*Assignment*
Write out the full set of records exactly. Any pictures in them do not belong in the copy.

*Records for processing*

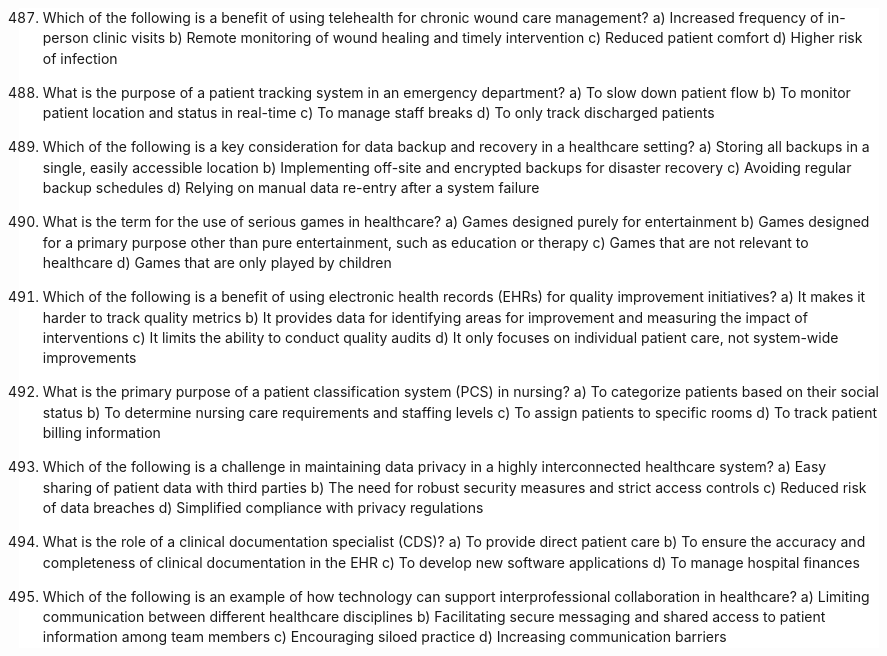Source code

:487. Which of the following is a benefit of using telehealth for chronic wound care management?
    a) Increased frequency of in-person clinic visits
    b) Remote monitoring of wound healing and timely intervention
    c) Reduced patient comfort
    d) Higher risk of infection

488. What is the purpose of a patient tracking system in an emergency department?
    a) To slow down patient flow
    b) To monitor patient location and status in real-time
    c) To manage staff breaks
    d) To only track discharged patients

489. Which of the following is a key consideration for data backup and recovery in a healthcare setting?
    a) Storing all backups in a single, easily accessible location
    b) Implementing off-site and encrypted backups for disaster recovery
    c) Avoiding regular backup schedules
    d) Relying on manual data re-entry after a system failure

490. What is the term for the use of serious games in healthcare?
    a) Games designed purely for entertainment
    b) Games designed for a primary purpose other than pure entertainment, such as education or therapy
    c) Games that are not relevant to healthcare
    d) Games that are only played by children

491. Which of the following is a benefit of using electronic health records (EHRs) for quality improvement initiatives?
    a) It makes it harder to track quality metrics
    b) It provides data for identifying areas for improvement and measuring the impact of interventions
    c) It limits the ability to conduct quality audits
    d) It only focuses on individual patient care, not system-wide improvements

492. What is the primary purpose of a patient classification system (PCS) in nursing?
    a) To categorize patients based on their social status
    b) To determine nursing care requirements and staffing levels
    c) To assign patients to specific rooms
    d) To track patient billing information

493. Which of the following is a challenge in maintaining data privacy in a highly interconnected healthcare system?
    a) Easy sharing of patient data with third parties
    b) The need for robust security measures and strict access controls
    c) Reduced risk of data breaches
    d) Simplified compliance with privacy regulations

494. What is the role of a clinical documentation specialist (CDS)?
    a) To provide direct patient care
    b) To ensure the accuracy and completeness of clinical documentation in the EHR
    c) To develop new software applications
    d) To manage hospital finances

495. Which of the following is an example of how technology can support interprofessional collaboration in healthcare?
    a) Limiting communication between different healthcare disciplines
    b) Facilitating secure messaging and shared access to patient information among team members
    c) Encouraging siloed practice
    d) Increasing communication barriers
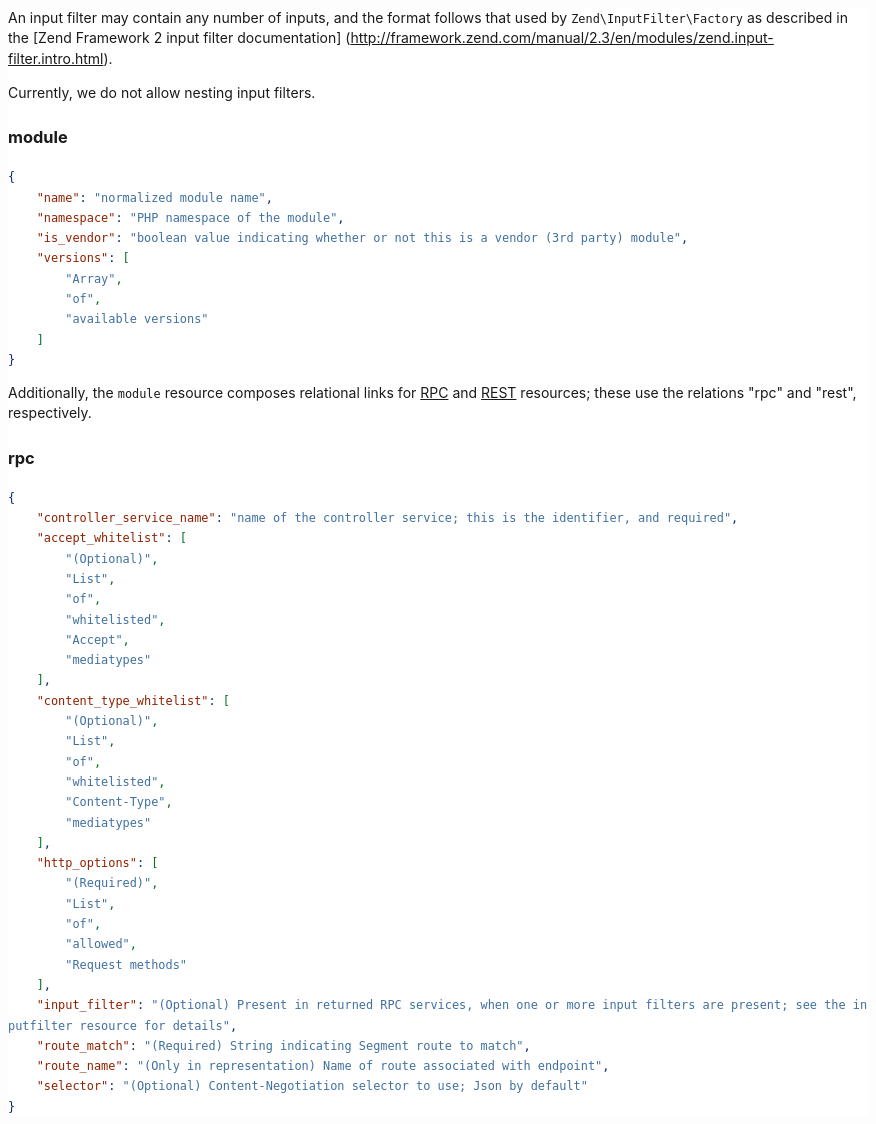 An input filter may contain any number of inputs, and the format follows that
used by `Zend\InputFilter\Factory` as described in the [Zend Framework 2 input filter documentation]
(http://framework.zend.com/manual/2.3/en/modules/zend.input-filter.intro.html).

Currently, we do not allow nesting input filters.

### module

```JSON
{
    "name": "normalized module name",
    "namespace": "PHP namespace of the module",
    "is_vendor": "boolean value indicating whether or not this is a vendor (3rd party) module",
    "versions": [
        "Array",
        "of",
        "available versions"
    ]
}
```

Additionally, the `module` resource composes relational links for [RPC](#rpc)
and [REST](#rest) resources; these use the relations "rpc" and "rest",
respectively.

### rpc

```JSON
{
    "controller_service_name": "name of the controller service; this is the identifier, and required",
    "accept_whitelist": [
        "(Optional)",
        "List",
        "of",
        "whitelisted",
        "Accept",
        "mediatypes"
    ],
    "content_type_whitelist": [
        "(Optional)",
        "List",
        "of",
        "whitelisted",
        "Content-Type",
        "mediatypes"
    ],
    "http_options": [
        "(Required)",
        "List",
        "of",
        "allowed",
        "Request methods"
    ],
    "input_filter": "(Optional) Present in returned RPC services, when one or more input filters are present; see the inputfilter resource for details",
    "route_match": "(Required) String indicating Segment route to match",
    "route_name": "(Only in representation) Name of route associated with endpoint",
    "selector": "(Optional) Content-Negotiation selector to use; Json by default"
}
```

*Answer to this exercise*
Source code

:487. Which of the following is a benefit of using telehealth for chronic wound care management?
    a) Increased frequency of in-person clinic visits
    b) Remote monitoring of wound healing and timely intervention
    c) Reduced patient comfort
    d) Higher risk of infection

488. What is the purpose of a patient tracking system in an emergency department?
    a) To slow down patient flow
    b) To monitor patient location and status in real-time
    c) To manage staff breaks
    d) To only track discharged patients

489. Which of the following is a key consideration for data backup and recovery in a healthcare setting?
    a) Storing all backups in a single, easily accessible location
    b) Implementing off-site and encrypted backups for disaster recovery
    c) Avoiding regular backup schedules
    d) Relying on manual data re-entry after a system failure

490. What is the term for the use of serious games in healthcare?
    a) Games designed purely for entertainment
    b) Games designed for a primary purpose other than pure entertainment, such as education or therapy
    c) Games that are not relevant to healthcare
    d) Games that are only played by children

491. Which of the following is a benefit of using electronic health records (EHRs) for quality improvement initiatives?
    a) It makes it harder to track quality metrics
    b) It provides data for identifying areas for improvement and measuring the impact of interventions
    c) It limits the ability to conduct quality audits
    d) It only focuses on individual patient care, not system-wide improvements

492. What is the primary purpose of a patient classification system (PCS) in nursing?
    a) To categorize patients based on their social status
    b) To determine nursing care requirements and staffing levels
    c) To assign patients to specific rooms
    d) To track patient billing information

493. Which of the following is a challenge in maintaining data privacy in a highly interconnected healthcare system?
    a) Easy sharing of patient data with third parties
    b) The need for robust security measures and strict access controls
    c) Reduced risk of data breaches
    d) Simplified compliance with privacy regulations

494. What is the role of a clinical documentation specialist (CDS)?
    a) To provide direct patient care
    b) To ensure the accuracy and completeness of clinical documentation in the EHR
    c) To develop new software applications
    d) To manage hospital finances

495. Which of the following is an example of how technology can support interprofessional collaboration in healthcare?
    a) Limiting communication between different healthcare disciplines
    b) Facilitating secure messaging and shared access to patient information among team members
    c) Encouraging siloed practice
    d) Increasing communication barriers
 An input filter may contain any number of inputs, and the format follows that
used by `Zend\InputFilter\Factory` as described in the [Zend Framework 2 input filter documentation]
(http://framework.zend.com/manual/2.3/en/modules/zend.input-filter.intro.html).

Currently, we do not allow nesting input filters.

### module

```JSON
{
    "name": "normalized module name",
    "namespace": "PHP namespace of the module",
    "is_vendor": "boolean value indicating whether or not this is a vendor (3rd party) module",
    "versions": [
        "Array",
        "of",
        "available versions"
    ]
}
```

Additionally, the `module` resource composes relational links for [RPC](#rpc)
and [REST](#rest) resources; these use the relations "rpc" and "rest",
respectively.

### rpc

```JSON
{
    "controller_service_name": "name of the controller service; this is the identifier, and required",
    "accept_whitelist": [
        "(Optional)",
        "List",
        "of",
        "whitelisted",
        "Accept",
        "mediatypes"
    ],
    "content_type_whitelist": [
        "(Optional)",
        "List",
        "of",
        "whitelisted",
        "Content-Type",
        "mediatypes"
    ],
    "http_options": [
        "(Required)",
        "List",
        "of",
        "allowed",
        "Request methods"
    ],
    "input_filter": "(Optional) Present in returned RPC services, when one or more input filters are present; see the inputfilter resource for details",
    "route_match": "(Required) String indicating Segment route to match",
    "route_name": "(Only in representation) Name of route associated with endpoint",
    "selector": "(Optional) Content-Negotiation selector to use; Json by default"
}
```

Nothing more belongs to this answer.